#### TASK PROMPT:
In the records below, change every "Transcribe" to "Copy out" and leave everything else untouched.
################
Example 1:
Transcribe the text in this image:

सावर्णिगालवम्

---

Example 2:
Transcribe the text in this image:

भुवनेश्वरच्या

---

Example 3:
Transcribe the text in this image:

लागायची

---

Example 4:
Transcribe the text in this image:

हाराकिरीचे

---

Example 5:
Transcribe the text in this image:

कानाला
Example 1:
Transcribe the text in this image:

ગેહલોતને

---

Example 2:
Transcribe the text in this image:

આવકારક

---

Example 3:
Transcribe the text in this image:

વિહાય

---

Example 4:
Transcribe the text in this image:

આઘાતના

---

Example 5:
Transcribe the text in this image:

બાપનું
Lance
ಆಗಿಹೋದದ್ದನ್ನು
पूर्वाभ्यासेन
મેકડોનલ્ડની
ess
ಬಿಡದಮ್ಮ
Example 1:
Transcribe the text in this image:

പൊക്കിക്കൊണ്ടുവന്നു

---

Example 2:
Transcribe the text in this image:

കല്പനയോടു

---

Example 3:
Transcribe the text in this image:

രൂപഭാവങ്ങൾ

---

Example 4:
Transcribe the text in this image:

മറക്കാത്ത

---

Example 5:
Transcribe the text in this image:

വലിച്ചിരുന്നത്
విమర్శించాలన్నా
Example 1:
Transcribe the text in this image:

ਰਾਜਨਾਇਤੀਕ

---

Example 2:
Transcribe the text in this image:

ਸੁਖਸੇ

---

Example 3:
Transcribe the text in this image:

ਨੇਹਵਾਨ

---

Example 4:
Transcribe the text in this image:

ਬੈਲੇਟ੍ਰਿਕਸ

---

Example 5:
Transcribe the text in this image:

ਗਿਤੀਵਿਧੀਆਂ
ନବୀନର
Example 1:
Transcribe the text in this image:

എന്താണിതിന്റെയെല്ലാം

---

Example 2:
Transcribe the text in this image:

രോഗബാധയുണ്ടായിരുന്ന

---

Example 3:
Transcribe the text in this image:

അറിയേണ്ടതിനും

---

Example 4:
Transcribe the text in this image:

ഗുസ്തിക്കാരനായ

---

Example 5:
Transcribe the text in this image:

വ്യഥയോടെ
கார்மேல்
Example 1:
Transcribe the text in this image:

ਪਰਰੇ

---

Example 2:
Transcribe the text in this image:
################
#### SOLUTION:
Example 1:
Copy out the text in this image:

सावर्णिगालवम्

---

Example 2:
Copy out the text in this image:

भुवनेश्वरच्या

---

Example 3:
Copy out the text in this image:

लागायची

---

Example 4:
Copy out the text in this image:

हाराकिरीचे

---

Example 5:
Copy out the text in this image:

कानाला
Example 1:
Copy out the text in this image:

ગેહલોતને

---

Example 2:
Copy out the text in this image:

આવકારક

---

Example 3:
Copy out the text in this image:

વિહાય

---

Example 4:
Copy out the text in this image:

આઘાતના

---

Example 5:
Copy out the text in this image:

બાપનું
Lance
ಆಗಿಹೋದದ್ದನ್ನು
पूर्वाभ्यासेन
મેકડોનલ્ડની
ess
ಬಿಡದಮ್ಮ
Example 1:
Copy out the text in this image:

പൊക്കിക്കൊണ്ടുവന്നു

---

Example 2:
Copy out the text in this image:

കല്പനയോടു

---

Example 3:
Copy out the text in this image:

രൂപഭാവങ്ങൾ

---

Example 4:
Copy out the text in this image:

മറക്കാത്ത

---

Example 5:
Copy out the text in this image:

വലിച്ചിരുന്നത്
విమర్శించాలన్నా
Example 1:
Copy out the text in this image:

ਰਾਜਨਾਇਤੀਕ

---

Example 2:
Copy out the text in this image:

ਸੁਖਸੇ

---

Example 3:
Copy out the text in this image:

ਨੇਹਵਾਨ

---

Example 4:
Copy out the text in this image:

ਬੈਲੇਟ੍ਰਿਕਸ

---

Example 5:
Copy out the text in this image:

ਗਿਤੀਵਿਧੀਆਂ
ନବୀନର
Example 1:
Copy out the text in this image:

എന്താണിതിന്റെയെല്ലാം

---

Example 2:
Copy out the text in this image:

രോഗബാധയുണ്ടായിരുന്ന

---

Example 3:
Copy out the text in this image:

അറിയേണ്ടതിനും

---

Example 4:
Copy out the text in this image:

ഗുസ്തിക്കാരനായ

---

Example 5:
Copy out the text in this image:

വ്യഥയോടെ
கார்மேல்
Example 1:
Copy out the text in this image:

ਪਰਰੇ

---

Example 2:
Copy out the text in this image:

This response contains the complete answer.